**AIM**
Write out the material again without changes, from its first line through the line containing "v(1.66, -14.06) *", including that line.

**DATASET**
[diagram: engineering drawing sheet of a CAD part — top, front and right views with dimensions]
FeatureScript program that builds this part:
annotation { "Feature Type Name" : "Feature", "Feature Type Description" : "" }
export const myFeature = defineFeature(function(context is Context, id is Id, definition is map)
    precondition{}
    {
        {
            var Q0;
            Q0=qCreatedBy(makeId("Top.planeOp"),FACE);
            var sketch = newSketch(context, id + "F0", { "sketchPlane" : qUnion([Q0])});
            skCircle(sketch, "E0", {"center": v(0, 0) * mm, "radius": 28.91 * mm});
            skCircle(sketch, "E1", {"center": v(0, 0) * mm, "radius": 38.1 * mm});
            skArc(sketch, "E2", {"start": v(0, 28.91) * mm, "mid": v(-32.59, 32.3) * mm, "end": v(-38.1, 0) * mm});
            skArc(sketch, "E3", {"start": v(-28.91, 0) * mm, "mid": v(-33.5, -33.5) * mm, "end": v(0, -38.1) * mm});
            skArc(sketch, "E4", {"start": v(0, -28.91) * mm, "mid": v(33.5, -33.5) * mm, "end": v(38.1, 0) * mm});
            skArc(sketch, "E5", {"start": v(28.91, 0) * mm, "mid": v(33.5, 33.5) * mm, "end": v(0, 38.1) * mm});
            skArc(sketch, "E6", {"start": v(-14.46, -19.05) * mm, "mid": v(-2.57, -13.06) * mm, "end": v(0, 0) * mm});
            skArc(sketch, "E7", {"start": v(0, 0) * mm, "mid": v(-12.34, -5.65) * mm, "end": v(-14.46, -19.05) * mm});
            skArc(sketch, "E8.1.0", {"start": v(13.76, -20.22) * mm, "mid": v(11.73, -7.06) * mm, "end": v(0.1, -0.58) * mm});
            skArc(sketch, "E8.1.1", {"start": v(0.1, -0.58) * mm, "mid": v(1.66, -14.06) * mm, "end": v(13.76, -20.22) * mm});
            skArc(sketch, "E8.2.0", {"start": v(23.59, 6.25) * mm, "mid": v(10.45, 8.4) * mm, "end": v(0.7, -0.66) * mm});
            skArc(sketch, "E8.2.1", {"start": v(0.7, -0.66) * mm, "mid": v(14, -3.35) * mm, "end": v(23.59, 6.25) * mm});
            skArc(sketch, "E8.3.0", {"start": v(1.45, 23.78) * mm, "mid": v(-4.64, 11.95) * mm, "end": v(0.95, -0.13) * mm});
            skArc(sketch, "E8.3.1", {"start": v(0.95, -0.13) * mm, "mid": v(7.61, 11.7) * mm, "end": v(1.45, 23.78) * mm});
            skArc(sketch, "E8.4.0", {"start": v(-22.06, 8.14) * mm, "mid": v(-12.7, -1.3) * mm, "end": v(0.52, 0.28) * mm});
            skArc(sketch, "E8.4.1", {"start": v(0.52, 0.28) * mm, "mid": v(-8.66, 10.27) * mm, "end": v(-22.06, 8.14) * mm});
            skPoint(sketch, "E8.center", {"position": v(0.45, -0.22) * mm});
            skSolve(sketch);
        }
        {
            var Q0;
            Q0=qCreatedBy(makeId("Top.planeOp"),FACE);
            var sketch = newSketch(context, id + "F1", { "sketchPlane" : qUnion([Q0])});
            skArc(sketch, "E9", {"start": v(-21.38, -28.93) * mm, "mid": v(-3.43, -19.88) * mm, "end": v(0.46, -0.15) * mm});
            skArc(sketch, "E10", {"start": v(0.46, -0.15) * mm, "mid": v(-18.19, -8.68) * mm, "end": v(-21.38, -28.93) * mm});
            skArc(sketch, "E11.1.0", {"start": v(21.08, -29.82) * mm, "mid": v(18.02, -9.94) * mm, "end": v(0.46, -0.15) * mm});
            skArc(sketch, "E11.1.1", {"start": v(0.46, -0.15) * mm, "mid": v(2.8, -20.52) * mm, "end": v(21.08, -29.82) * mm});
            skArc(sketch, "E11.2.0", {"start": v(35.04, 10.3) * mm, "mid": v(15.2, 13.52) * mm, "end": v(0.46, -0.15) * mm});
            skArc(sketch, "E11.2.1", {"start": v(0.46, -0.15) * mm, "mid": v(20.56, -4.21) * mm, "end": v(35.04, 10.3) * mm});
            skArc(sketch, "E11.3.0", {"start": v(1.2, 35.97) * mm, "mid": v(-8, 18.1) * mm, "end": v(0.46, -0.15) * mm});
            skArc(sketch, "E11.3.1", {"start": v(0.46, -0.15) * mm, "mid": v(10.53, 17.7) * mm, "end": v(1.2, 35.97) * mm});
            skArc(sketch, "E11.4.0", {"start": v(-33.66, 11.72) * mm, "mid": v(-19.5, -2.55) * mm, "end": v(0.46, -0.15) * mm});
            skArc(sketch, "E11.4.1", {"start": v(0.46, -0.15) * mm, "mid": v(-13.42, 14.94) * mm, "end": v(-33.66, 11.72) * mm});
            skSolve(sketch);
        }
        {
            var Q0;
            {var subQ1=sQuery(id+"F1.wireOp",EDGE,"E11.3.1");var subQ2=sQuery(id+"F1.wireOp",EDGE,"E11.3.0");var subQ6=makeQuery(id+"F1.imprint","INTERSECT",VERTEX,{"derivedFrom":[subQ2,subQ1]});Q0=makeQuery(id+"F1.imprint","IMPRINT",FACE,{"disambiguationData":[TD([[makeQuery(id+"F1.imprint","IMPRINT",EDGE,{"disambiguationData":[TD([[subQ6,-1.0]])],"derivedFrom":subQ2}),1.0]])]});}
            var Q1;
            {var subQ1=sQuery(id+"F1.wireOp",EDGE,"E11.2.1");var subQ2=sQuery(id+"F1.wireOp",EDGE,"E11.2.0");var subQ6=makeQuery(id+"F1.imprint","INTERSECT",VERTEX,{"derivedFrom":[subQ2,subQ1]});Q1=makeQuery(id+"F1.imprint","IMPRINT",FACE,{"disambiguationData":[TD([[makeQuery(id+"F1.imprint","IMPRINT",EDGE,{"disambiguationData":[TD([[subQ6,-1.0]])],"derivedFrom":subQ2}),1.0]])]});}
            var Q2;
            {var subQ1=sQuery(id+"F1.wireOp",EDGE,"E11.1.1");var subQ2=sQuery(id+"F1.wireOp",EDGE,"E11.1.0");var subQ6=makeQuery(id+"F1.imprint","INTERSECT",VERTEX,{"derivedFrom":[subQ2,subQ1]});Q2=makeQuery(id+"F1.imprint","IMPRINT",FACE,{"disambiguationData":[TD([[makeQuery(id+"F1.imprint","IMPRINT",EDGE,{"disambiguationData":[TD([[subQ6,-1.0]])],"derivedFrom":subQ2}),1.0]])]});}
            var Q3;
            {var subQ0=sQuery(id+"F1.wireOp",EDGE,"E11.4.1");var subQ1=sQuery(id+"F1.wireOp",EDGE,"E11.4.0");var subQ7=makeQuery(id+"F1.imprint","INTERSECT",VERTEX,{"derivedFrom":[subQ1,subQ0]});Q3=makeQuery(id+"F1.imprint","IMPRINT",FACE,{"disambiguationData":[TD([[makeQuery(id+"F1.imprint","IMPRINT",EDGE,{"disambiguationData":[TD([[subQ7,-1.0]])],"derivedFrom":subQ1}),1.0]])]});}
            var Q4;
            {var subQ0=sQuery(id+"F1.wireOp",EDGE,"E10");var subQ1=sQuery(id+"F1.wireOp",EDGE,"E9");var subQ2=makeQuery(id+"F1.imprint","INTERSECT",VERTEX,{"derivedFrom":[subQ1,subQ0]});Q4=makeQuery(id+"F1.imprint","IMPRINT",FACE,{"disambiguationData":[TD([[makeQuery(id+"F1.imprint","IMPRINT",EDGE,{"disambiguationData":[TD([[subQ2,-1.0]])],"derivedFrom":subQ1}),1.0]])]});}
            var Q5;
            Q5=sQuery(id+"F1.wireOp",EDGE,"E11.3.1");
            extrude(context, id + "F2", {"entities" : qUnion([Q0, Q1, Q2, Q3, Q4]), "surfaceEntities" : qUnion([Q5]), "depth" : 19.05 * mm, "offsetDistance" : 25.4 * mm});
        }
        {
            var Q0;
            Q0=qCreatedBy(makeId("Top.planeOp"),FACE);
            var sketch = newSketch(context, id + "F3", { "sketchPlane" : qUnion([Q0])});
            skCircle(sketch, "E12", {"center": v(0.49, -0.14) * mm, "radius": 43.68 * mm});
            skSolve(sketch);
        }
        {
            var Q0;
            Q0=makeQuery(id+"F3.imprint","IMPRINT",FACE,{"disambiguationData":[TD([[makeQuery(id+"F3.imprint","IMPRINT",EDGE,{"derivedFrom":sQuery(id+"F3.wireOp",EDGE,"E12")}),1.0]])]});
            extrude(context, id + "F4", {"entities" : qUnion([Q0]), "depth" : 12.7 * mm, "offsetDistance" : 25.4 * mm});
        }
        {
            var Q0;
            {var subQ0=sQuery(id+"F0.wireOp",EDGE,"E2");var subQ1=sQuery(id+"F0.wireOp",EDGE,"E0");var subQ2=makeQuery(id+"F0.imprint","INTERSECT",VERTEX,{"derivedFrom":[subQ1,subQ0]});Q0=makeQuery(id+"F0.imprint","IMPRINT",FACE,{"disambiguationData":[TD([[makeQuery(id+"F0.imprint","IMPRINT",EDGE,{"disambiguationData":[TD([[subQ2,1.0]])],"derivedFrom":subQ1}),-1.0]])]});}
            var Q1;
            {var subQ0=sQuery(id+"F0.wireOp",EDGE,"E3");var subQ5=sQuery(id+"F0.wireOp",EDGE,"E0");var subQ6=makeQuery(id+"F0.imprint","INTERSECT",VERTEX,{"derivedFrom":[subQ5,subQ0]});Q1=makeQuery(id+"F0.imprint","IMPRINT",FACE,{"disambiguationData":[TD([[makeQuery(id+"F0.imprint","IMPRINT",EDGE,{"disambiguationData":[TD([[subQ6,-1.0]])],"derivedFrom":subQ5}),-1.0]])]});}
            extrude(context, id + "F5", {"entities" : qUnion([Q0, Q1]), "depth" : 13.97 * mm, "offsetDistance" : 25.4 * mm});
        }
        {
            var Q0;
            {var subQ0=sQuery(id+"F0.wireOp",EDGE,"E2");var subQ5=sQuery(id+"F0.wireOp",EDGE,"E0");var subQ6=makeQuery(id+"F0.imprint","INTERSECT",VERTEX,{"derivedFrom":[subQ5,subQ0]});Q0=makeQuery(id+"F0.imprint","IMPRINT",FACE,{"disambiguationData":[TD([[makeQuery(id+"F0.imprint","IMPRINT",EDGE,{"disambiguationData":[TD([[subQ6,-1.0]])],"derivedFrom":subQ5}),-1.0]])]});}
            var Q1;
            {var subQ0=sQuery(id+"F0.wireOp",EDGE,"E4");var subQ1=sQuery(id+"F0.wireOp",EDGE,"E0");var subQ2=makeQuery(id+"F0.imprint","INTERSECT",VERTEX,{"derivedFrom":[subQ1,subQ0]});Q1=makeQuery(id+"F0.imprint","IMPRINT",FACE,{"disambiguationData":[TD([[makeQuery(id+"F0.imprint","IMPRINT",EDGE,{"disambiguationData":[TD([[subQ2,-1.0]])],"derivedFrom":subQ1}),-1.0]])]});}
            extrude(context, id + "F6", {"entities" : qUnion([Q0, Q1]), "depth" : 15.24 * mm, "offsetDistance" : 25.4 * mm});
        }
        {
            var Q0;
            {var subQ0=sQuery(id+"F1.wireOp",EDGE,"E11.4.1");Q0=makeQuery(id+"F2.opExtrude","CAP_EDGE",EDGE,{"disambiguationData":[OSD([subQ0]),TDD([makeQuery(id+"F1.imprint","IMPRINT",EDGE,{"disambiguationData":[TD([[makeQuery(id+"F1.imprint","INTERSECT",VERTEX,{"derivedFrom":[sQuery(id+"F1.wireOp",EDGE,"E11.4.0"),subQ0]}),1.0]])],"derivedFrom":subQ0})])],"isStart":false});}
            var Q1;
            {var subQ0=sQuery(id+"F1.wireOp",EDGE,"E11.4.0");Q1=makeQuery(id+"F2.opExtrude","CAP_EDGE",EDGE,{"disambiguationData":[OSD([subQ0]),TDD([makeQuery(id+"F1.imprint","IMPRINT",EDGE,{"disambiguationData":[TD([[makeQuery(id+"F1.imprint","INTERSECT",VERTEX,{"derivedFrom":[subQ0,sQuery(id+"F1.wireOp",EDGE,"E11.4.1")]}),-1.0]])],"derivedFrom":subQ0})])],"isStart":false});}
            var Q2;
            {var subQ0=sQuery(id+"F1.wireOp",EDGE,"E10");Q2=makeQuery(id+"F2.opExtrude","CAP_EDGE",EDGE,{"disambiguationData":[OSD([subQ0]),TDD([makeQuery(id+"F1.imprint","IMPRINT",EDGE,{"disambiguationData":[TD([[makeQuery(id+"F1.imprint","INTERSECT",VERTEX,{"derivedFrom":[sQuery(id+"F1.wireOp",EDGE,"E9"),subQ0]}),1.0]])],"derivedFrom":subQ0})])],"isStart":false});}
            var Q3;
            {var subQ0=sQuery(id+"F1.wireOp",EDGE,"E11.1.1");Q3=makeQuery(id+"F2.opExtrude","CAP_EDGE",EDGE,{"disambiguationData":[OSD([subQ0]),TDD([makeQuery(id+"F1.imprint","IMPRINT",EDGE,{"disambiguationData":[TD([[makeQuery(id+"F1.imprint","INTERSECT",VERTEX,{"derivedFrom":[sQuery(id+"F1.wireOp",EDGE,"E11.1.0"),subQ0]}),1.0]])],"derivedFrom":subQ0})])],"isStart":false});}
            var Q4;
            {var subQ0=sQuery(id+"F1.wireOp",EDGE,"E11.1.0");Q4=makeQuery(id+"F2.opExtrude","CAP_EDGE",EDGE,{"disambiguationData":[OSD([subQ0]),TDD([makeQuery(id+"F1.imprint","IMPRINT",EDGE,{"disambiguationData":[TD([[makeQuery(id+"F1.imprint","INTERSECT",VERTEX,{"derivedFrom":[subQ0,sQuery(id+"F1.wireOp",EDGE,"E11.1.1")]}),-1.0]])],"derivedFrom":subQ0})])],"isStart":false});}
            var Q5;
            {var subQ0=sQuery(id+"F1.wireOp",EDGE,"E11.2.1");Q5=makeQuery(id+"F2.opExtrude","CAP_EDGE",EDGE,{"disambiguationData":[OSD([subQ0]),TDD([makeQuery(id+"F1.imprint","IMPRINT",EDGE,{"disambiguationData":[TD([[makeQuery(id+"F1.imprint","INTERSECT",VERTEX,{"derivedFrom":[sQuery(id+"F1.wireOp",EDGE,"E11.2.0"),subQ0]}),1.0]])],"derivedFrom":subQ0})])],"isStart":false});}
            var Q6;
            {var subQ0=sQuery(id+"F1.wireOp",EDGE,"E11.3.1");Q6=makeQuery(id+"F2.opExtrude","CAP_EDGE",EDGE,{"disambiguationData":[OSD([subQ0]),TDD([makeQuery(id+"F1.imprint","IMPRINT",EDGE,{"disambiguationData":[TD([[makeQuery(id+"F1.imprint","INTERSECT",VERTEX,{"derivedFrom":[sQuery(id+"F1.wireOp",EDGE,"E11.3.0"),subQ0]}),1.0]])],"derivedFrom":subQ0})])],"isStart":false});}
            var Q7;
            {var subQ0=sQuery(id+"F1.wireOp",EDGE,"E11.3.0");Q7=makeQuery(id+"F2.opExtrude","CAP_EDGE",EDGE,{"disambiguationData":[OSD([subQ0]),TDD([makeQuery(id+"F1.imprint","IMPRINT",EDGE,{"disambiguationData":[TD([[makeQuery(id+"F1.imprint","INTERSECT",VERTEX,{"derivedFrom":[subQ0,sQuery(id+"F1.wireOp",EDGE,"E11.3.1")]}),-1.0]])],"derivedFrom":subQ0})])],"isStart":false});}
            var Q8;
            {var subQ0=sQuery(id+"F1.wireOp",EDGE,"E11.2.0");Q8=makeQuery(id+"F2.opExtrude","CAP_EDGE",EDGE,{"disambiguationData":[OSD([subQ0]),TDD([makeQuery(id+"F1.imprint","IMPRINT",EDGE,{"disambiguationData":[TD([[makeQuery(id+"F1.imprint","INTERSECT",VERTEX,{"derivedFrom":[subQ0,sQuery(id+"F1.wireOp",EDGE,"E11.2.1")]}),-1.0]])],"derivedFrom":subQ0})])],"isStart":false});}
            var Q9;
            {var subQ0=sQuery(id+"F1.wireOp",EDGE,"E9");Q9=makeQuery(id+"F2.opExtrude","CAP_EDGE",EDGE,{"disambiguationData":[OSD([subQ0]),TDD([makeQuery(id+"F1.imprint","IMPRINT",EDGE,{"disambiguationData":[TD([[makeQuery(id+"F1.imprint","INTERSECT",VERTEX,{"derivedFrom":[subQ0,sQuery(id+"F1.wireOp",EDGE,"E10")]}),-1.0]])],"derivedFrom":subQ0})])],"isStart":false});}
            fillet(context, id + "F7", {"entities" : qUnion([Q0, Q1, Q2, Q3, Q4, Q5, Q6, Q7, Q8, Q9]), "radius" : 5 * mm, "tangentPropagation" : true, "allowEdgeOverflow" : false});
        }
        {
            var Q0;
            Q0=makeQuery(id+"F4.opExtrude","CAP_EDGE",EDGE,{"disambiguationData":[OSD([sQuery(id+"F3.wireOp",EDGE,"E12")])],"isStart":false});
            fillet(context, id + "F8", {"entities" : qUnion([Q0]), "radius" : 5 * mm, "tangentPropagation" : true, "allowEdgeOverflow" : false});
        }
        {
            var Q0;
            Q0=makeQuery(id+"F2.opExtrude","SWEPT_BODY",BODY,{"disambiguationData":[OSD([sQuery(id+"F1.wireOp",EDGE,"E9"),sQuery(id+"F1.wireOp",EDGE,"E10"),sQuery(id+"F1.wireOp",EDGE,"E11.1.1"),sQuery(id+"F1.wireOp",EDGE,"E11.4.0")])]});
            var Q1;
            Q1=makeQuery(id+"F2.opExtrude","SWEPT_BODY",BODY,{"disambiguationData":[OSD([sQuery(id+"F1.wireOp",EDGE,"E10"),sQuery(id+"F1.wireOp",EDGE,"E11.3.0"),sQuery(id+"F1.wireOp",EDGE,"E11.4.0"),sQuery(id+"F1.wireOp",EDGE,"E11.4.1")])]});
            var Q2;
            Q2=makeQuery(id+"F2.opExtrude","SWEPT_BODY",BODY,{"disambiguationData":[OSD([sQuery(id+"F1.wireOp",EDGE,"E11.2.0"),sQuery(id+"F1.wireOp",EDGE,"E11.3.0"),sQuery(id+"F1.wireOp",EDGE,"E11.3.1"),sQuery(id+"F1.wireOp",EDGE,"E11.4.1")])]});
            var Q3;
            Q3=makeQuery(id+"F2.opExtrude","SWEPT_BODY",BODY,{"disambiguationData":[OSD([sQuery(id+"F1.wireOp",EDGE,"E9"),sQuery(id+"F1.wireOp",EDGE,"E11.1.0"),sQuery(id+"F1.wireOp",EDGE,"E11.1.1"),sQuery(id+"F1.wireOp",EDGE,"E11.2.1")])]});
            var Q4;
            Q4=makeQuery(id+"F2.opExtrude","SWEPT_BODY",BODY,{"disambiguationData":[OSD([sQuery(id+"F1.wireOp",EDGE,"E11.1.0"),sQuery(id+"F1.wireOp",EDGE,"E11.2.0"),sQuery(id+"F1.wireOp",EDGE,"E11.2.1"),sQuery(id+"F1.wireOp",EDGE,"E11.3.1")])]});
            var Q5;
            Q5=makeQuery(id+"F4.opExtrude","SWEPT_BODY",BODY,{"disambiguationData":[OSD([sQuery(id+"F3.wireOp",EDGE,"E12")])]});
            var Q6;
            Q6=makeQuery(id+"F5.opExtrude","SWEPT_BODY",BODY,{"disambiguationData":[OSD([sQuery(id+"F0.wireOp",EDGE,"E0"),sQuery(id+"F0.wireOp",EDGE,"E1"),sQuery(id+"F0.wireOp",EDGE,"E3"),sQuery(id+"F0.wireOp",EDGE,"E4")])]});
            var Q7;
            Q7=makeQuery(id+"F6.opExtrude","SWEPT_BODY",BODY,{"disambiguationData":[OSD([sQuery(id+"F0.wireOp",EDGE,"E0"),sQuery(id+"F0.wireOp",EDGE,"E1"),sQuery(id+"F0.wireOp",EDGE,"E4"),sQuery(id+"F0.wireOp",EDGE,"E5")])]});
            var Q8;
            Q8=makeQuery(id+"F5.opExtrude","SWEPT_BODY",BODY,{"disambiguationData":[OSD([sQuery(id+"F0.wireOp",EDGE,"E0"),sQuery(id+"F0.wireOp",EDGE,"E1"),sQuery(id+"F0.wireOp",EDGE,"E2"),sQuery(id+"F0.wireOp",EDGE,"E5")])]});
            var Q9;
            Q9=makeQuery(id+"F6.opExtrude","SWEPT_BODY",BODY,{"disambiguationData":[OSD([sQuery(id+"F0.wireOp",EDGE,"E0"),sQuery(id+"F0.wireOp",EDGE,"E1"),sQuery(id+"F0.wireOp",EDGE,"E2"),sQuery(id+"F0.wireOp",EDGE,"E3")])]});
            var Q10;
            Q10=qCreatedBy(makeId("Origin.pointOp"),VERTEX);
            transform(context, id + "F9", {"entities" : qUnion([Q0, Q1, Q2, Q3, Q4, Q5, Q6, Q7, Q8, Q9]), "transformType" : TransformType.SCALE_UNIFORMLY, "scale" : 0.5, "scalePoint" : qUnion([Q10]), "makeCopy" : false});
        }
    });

**EXERCISE ANSWER**
[diagram: engineering drawing sheet of a CAD part — top, front and right views with dimensions]
FeatureScript program that builds this part:
annotation { "Feature Type Name" : "Feature", "Feature Type Description" : "" }
export const myFeature = defineFeature(function(context is Context, id is Id, definition is map)
    precondition{}
    {
        {
            var Q0;
            Q0=qCreatedBy(makeId("Top.planeOp"),FACE);
            var sketch = newSketch(context, id + "F0", { "sketchPlane" : qUnion([Q0])});
            skCircle(sketch, "E0", {"center": v(0, 0) * mm, "radius": 28.91 * mm});
            skCircle(sketch, "E1", {"center": v(0, 0) * mm, "radius": 38.1 * mm});
            skArc(sketch, "E2", {"start": v(0, 28.91) * mm, "mid": v(-32.59, 32.3) * mm, "end": v(-38.1, 0) * mm});
            skArc(sketch, "E3", {"start": v(-28.91, 0) * mm, "mid": v(-33.5, -33.5) * mm, "end": v(0, -38.1) * mm});
            skArc(sketch, "E4", {"start": v(0, -28.91) * mm, "mid": v(33.5, -33.5) * mm, "end": v(38.1, 0) * mm});
            skArc(sketch, "E5", {"start": v(28.91, 0) * mm, "mid": v(33.5, 33.5) * mm, "end": v(0, 38.1) * mm});
            skArc(sketch, "E6", {"start": v(-14.46, -19.05) * mm, "mid": v(-2.57, -13.06) * mm, "end": v(0, 0) * mm});
            skArc(sketch, "E7", {"start": v(0, 0) * mm, "mid": v(-12.34, -5.65) * mm, "end": v(-14.46, -19.05) * mm});
            skArc(sketch, "E8.1.0", {"start": v(13.76, -20.22) * mm, "mid": v(11.73, -7.06) * mm, "end": v(0.1, -0.58) * mm});
            skArc(sketch, "E8.1.1", {"start": v(0.1, -0.58) * mm, "mid": v(1.66, -14.06) * mm, "end": v(13.76, -20.22) * mm});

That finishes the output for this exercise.